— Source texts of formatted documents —
-- Opening Marker --

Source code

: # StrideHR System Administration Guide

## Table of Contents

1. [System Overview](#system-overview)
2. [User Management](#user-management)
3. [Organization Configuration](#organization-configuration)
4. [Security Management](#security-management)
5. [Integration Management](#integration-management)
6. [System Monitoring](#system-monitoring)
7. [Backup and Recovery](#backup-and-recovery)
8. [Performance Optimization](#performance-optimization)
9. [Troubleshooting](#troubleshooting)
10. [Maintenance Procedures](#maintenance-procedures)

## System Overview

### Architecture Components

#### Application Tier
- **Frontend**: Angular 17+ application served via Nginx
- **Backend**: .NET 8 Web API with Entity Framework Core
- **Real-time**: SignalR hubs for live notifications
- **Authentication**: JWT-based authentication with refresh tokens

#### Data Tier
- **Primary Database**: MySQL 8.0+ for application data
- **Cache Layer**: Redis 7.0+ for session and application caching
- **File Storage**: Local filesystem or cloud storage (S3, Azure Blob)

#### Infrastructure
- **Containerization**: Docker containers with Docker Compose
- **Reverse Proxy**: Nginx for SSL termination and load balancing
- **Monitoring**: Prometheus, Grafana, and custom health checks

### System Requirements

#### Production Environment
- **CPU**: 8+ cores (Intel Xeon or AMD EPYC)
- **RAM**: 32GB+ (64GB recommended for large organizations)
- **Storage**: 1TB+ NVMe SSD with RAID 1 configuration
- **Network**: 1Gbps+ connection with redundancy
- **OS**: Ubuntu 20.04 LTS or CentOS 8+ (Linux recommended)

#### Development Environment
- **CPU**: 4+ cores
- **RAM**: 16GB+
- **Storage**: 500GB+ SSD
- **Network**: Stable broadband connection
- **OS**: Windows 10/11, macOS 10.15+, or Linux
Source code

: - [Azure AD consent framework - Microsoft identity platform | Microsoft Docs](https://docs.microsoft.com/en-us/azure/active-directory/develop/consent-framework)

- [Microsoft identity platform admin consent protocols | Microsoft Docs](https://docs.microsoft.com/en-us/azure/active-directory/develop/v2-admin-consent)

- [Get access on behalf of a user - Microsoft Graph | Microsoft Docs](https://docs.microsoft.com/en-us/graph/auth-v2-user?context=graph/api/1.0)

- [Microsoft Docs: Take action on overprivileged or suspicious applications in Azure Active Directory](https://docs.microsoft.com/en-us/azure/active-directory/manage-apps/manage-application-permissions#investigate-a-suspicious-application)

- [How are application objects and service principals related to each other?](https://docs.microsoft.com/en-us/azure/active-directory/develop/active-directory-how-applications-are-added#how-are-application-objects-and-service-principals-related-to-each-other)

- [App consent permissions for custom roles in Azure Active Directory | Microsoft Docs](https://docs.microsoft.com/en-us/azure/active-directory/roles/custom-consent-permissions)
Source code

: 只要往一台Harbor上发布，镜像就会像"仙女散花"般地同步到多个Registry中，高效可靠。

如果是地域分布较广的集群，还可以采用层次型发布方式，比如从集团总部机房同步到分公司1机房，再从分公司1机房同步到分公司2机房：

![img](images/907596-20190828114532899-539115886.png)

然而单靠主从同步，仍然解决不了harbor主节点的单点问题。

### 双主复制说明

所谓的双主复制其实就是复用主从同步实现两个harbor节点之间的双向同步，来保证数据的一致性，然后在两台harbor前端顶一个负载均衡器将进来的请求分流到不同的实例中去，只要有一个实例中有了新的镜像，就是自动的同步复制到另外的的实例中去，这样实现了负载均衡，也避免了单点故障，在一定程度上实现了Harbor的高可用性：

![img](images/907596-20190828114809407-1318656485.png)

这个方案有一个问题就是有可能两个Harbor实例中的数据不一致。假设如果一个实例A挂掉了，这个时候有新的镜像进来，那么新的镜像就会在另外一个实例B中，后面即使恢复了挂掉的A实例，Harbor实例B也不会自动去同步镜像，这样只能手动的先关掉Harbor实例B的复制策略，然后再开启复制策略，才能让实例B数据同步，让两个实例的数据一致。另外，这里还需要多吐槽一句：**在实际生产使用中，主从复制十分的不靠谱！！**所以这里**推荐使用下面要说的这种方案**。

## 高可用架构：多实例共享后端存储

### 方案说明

-- Closing Marker --

— Action item —
With the line that contains "所谓的双主复制其实就是复用主" as the first and the final line of the data as the last, repeat every line in that span exactly.

— The completed task —
所谓的双主复制其实就是复用主从同步实现两个harbor节点之间的双向同步，来保证数据的一致性，然后在两台harbor前端顶一个负载均衡器将进来的请求分流到不同的实例中去，只要有一个实例中有了新的镜像，就是自动的同步复制到另外的的实例中去，这样实现了负载均衡，也避免了单点故障，在一定程度上实现了Harbor的高可用性：

![img](images/907596-20190828114809407-1318656485.png)

这个方案有一个问题就是有可能两个Harbor实例中的数据不一致。假设如果一个实例A挂掉了，这个时候有新的镜像进来，那么新的镜像就会在另外一个实例B中，后面即使恢复了挂掉的A实例，Harbor实例B也不会自动去同步镜像，这样只能手动的先关掉Harbor实例B的复制策略，然后再开启复制策略，才能让实例B数据同步，让两个实例的数据一致。另外，这里还需要多吐槽一句：**在实际生产使用中，主从复制十分的不靠谱！！**所以这里**推荐使用下面要说的这种方案**。

## 高可用架构：多实例共享后端存储

### 方案说明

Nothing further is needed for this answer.